# Directive 1:
In the passage on Australia's national priorities, which Cabinet-level minister does the author complain about?

And do not get me started on the fact that there is a Cabinet-level “Minister for Sport” in a country already saturated with support for sport, but no Minister at all for important issues I consider Australia must tackle on a national level if it is to make progress on those fronts. Australia has a worsening situation in terms of homelessness and housing affordability, an aging population and a new-born National Disability Insurance Scheme; general society appears to demonise immigrants, despite its history being steeped in immigration and climate change is one of the “greatest moral challenges of our generation” (or as Mr Abbott put it so practically from a political point of view, “The argument is absolute crap. However, the politics of this are tough for us. Eighty per cent of people believe climate change is a real and present danger“). Surely areas such as housing, aged care, disabilities, multiculturalism and climate change (or at the very least science) deserve some priority in our national government?

# Listed records:

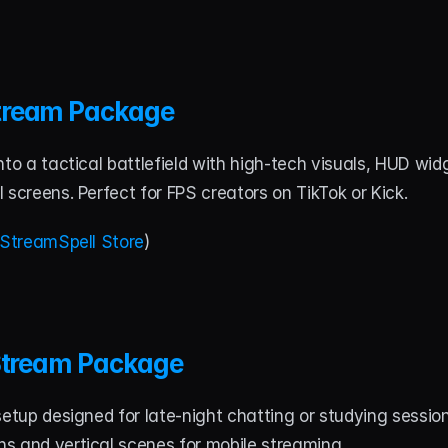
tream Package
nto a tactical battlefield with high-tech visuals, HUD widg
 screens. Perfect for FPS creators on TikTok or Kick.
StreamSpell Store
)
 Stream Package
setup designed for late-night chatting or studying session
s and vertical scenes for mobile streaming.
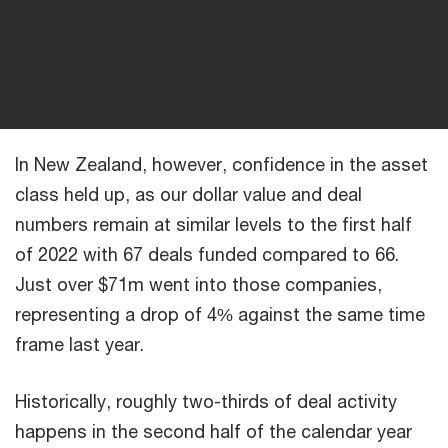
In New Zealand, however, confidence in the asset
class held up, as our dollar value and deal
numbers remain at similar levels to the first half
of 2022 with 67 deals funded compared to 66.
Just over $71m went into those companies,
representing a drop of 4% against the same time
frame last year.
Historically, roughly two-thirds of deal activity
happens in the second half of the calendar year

# Directive 2:
Express the lines of the records as a numbered list, starting with the line that contains "In New Zealand, however, confidence" and continuing through the end of the records, leaving out any blank lines.

# Answer area 1:
The "Minister for Sport."

# Answer area 2:
1. In New Zealand, however, confidence in the asset
2. class held up, as our dollar value and deal
3. numbers remain at similar levels to the first half
4. of 2022 with 67 deals funded compared to 66.
5. Just over $71m went into those companies,
6. representing a drop of 4% against the same time
7. frame last year.
8. Historically, roughly two-thirds of deal activity
9. happens in the second half of the calendar year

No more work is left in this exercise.